(Beginning of RECORDS)

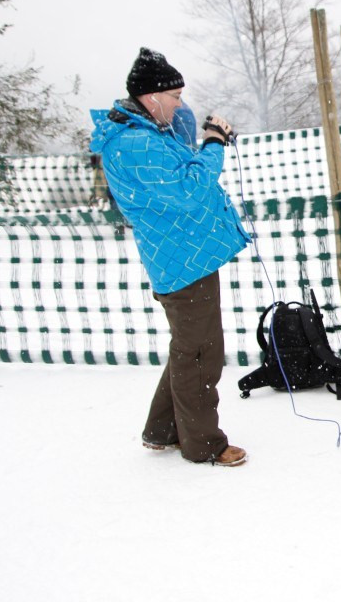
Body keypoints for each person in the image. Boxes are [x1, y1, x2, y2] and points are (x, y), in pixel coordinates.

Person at [89, 48, 250, 467]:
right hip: (181, 262)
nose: (180, 104)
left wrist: (199, 137)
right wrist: (213, 143)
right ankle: (203, 444)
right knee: (200, 353)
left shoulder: (147, 134)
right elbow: (189, 190)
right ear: (152, 95)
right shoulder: (134, 143)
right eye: (175, 95)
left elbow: (181, 176)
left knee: (189, 346)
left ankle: (161, 430)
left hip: (187, 256)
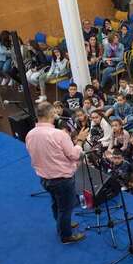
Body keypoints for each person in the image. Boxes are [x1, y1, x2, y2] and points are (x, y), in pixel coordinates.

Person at [25, 102, 89, 244]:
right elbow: (74, 155)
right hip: (62, 180)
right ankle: (66, 236)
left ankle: (62, 224)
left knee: (56, 203)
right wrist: (80, 141)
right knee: (65, 209)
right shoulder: (59, 134)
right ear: (51, 114)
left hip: (44, 179)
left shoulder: (30, 134)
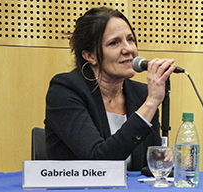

(End of RECORDS)

Only the records, copied exactly and without pictures, should make up the answer.

Body keypoints for each person in the image. Boxes are [x1, y1, x2, y2] and points are (x, y), in pixel coordinates.

Person at [89, 48, 250, 467]:
right hip: (181, 262)
nose: (180, 104)
left wrist: (199, 137)
right wrist: (213, 143)
right ankle: (203, 444)
right knee: (200, 353)
left shoulder: (147, 134)
right elbow: (189, 190)
right ear: (152, 95)
right shoulder: (134, 143)
right eye: (175, 95)
left elbow: (181, 176)
left knee: (189, 346)
left ankle: (161, 430)
left hip: (187, 256)
Body keypoints for each person in the image. Boxes are [x1, y1, x2, y2] and points are (x, y), in pixel coordinates.

Person at [25, 102, 89, 244]:
right elbow: (74, 155)
right hip: (62, 180)
right ankle: (66, 236)
left ankle: (62, 224)
left knee: (56, 203)
right wrist: (80, 141)
right knee: (65, 209)
right shoulder: (59, 134)
right ear: (51, 114)
left hip: (44, 179)
left shoulder: (30, 134)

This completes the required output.